▶ [Aufgabe]:
Beantworte diese Fragen zum Leserbrief über den Mindestlohn:
1. Unter welchem Titel wurde der Leserbrief in der PNP abgedruckt?
2. Welche Berufsgruppen nennt der Brief als Beispiele für Leute an Schlüsselpositionen?
3. Mit welchen zwei Begriffen aus der Antike werden die geschilderten Verhältnisse am Schluss verglichen?

▶ [Textauszug]:
10.1.08 System versagt (in PNP am 11.1.abgedruckt mit dem Titel "Die Schwachen schützen")

Leserbrief an die PNP zum Bericht "Marx: Mindestlohn löst Armutsproblem nicht"

Bischof Marx hat sicher recht, dass die Armut nicht alleine durch Mindestlöhne beseitigt werden kann. Doch seine Hoffnung auf die Tarifparteien, wird durch die Wirklichkeit widerlegt. Wenn sich nach sechzig Jahren Marktwirtschaft zwei Drittel des Volksvermögens bei zehn Prozent der Bürger angehäuft haben und die ärmste Bevölkerungshälfte praktisch nichts besitzt, wenn mehr als die Hälfte der Einkommen durch Kapitalerträge erwirtschaftet wird, dann hat dieses System einfach versagt. Wenn dann selbst die Gewerkschaften noch immer nur egoistische Standespolitik betreiben und keine Festbeträge, sondern prozentuelle Lohnerhöhungen fordern und die Einkommensschere weiter auseinandertreiben, dann ist das eine Schande. Wer an Schlüsselpositionen sitzt, wie etwa Lokführer und Ärzte, kann seine Forderungen durchpressen, alle anderen schauen in die Röhre. Wie in der Wirtschaft gibt es keine Solidarität, jeder ist sich selbst der Nächste. Und hier ist dann der Staat gefordert. Er ist nicht da, die Starken und Reichen zu schützen, sondern die Schwachen und Armen, auch wenn Leute wie Westerwelle dreist das Gegenteil fordern. Hat man in der Antike solche Verhältnisse nicht Oligarchie und Plutokratie genannt?

▶ [Bereitgestelltes Material]:
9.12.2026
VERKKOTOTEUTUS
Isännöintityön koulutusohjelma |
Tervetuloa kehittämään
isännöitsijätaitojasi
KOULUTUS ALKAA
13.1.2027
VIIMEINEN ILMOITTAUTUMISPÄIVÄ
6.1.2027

...

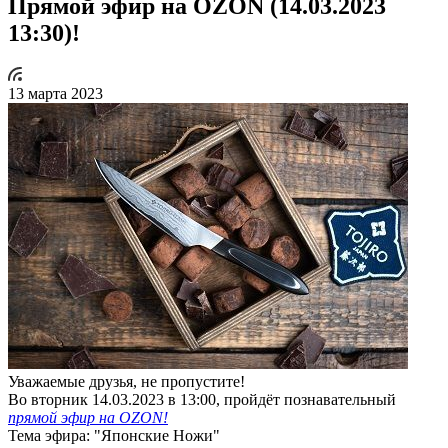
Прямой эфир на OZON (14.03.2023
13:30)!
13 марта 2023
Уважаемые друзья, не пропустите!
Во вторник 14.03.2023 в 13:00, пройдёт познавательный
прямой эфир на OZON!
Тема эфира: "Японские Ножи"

==

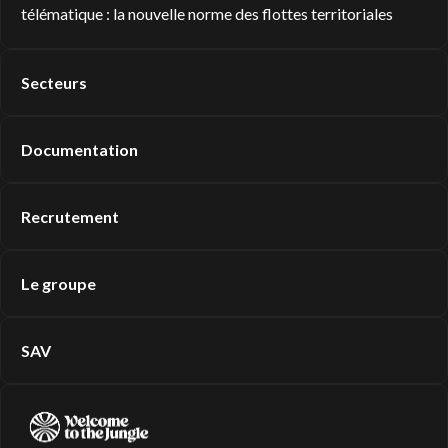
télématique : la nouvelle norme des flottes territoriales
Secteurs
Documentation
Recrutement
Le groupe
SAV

▶ [Antwort]:
1. „Die Schwachen schützen“
2. Lokführer und Ärzte
3. Oligarchie und Plutokratie